── LÍNEAS DE ENTRADA ──
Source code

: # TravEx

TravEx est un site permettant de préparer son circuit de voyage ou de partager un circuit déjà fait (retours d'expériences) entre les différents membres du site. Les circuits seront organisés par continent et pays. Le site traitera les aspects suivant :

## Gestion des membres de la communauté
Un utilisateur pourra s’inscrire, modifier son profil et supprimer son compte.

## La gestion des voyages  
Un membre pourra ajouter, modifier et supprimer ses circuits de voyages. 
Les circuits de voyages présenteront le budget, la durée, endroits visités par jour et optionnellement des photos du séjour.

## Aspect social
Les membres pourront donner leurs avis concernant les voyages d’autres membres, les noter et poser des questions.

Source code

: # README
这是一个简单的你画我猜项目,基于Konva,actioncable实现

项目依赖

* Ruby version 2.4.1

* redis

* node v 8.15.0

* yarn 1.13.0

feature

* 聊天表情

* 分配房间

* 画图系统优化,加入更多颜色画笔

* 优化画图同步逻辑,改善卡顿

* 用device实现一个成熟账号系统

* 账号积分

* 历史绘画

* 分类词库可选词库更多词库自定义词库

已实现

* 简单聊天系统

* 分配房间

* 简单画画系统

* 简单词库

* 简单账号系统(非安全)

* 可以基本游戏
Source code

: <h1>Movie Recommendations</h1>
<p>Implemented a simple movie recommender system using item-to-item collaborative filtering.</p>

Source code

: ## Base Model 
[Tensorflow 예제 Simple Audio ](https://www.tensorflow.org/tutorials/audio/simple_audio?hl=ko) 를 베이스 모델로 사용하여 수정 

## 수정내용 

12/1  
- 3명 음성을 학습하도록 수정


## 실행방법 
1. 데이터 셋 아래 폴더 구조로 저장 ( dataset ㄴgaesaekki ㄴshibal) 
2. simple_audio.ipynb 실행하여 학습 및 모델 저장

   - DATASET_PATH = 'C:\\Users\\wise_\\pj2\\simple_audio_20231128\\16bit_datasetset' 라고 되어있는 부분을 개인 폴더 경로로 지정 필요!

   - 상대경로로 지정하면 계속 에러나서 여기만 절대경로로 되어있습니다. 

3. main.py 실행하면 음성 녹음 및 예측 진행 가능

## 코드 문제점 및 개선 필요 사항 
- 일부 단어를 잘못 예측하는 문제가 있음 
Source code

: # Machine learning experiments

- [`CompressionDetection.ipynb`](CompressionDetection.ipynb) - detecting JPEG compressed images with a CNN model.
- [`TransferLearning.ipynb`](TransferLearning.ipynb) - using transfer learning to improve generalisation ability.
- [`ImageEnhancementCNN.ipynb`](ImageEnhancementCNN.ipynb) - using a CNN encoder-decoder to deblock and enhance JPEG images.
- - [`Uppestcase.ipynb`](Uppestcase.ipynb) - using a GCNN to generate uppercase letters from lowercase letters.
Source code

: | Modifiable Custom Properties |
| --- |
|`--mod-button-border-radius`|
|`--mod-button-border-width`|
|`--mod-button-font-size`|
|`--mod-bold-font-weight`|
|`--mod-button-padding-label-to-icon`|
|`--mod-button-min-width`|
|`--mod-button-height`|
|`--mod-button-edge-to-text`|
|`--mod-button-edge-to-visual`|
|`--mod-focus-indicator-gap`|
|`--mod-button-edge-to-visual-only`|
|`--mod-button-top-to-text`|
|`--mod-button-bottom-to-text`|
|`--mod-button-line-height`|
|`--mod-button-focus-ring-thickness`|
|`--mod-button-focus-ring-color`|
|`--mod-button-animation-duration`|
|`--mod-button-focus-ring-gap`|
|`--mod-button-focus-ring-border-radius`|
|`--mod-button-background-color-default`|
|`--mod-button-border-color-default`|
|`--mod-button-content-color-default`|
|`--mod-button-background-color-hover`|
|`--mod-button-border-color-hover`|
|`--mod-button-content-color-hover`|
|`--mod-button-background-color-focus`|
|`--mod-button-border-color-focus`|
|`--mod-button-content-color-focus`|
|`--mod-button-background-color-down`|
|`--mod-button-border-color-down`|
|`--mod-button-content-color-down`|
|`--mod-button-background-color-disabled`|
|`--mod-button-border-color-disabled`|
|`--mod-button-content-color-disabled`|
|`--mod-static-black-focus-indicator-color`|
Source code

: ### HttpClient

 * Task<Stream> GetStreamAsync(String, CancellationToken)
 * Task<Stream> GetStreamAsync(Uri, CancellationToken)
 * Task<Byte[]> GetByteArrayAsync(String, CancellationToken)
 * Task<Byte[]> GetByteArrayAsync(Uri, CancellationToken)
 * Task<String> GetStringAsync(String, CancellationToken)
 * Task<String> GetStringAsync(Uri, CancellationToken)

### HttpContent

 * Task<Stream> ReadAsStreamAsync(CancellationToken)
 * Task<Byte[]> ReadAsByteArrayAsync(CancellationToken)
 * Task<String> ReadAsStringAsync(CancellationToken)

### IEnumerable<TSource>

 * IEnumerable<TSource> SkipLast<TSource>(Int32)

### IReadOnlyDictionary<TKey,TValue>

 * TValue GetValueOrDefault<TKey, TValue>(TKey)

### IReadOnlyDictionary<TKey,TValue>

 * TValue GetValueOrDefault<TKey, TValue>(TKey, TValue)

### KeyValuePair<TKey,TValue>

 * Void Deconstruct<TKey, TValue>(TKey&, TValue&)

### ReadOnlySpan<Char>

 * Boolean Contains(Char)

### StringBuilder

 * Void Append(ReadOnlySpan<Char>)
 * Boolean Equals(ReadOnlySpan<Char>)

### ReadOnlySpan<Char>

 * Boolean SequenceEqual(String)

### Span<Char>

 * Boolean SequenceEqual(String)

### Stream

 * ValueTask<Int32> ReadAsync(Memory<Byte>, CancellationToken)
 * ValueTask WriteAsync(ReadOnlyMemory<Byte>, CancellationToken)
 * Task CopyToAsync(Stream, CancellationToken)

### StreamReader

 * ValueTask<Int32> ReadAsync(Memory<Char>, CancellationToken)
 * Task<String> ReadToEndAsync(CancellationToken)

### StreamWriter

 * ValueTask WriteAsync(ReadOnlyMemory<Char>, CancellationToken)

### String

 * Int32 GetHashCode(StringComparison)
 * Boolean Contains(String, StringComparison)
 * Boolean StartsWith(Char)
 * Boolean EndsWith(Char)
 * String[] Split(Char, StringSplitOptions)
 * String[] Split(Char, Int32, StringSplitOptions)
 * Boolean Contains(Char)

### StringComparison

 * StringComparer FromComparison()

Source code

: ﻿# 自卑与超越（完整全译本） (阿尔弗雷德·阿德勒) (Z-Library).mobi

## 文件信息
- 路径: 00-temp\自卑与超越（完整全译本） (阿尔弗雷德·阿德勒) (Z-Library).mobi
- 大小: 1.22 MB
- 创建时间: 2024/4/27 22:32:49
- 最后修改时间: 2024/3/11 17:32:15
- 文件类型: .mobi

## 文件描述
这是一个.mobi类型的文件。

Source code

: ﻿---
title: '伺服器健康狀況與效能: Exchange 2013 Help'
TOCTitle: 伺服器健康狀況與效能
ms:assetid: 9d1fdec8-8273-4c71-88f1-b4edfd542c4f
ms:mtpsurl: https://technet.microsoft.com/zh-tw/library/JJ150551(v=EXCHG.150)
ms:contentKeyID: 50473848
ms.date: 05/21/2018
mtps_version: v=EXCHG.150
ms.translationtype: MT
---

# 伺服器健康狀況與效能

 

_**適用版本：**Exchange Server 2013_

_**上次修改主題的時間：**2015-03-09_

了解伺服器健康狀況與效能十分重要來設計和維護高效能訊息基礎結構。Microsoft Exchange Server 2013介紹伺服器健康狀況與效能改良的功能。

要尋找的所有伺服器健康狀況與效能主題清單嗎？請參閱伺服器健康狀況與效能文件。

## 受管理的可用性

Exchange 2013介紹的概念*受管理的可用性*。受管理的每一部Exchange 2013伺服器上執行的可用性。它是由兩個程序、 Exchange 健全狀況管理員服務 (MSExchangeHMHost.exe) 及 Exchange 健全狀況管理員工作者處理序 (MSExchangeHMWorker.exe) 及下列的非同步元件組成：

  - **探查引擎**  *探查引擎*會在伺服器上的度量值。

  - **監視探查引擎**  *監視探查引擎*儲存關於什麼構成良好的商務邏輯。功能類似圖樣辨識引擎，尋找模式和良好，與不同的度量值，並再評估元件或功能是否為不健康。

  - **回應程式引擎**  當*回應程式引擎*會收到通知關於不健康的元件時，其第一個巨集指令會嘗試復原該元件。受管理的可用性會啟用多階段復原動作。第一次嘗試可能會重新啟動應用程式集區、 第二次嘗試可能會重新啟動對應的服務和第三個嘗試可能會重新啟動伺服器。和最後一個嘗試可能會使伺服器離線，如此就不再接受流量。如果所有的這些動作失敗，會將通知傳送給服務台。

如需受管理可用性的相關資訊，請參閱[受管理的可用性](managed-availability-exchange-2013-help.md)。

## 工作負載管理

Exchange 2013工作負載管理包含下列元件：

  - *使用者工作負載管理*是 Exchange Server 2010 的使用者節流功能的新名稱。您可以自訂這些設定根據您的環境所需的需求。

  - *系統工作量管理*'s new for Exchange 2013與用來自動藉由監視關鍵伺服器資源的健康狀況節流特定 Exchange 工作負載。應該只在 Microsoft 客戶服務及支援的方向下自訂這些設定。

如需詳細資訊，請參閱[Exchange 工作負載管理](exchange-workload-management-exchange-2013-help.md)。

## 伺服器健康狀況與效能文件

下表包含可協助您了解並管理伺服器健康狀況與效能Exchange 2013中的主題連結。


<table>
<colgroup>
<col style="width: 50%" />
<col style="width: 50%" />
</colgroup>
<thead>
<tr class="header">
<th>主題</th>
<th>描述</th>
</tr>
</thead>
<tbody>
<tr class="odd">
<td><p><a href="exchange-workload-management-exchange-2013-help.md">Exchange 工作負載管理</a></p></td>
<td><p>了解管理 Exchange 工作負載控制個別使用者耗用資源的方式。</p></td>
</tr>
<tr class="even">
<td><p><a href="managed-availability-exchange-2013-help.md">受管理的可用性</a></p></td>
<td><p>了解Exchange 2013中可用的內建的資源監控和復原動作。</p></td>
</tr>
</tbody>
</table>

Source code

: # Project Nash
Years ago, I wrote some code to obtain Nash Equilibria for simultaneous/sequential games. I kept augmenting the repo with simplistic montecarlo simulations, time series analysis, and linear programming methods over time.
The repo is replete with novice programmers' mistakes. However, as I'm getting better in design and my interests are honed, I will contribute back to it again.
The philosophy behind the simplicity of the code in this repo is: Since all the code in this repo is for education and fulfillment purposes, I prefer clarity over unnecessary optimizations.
───
> [TU OBJETIVO] Por favor, escribe sin ningún cambio las líneas de arriba, desde la primera hasta la que contiene "TravEx est un", ambas incluidas.

> [SOLUCIÓN DEL PROBLEMA]
Source code

: # TravEx

TravEx est un site permettant de préparer son circuit de voyage ou de partager un circuit déjà fait (retours d'expériences) entre les différents membres du site. Les circuits seront organisés par continent et pays. Le site traitera les aspects suivant :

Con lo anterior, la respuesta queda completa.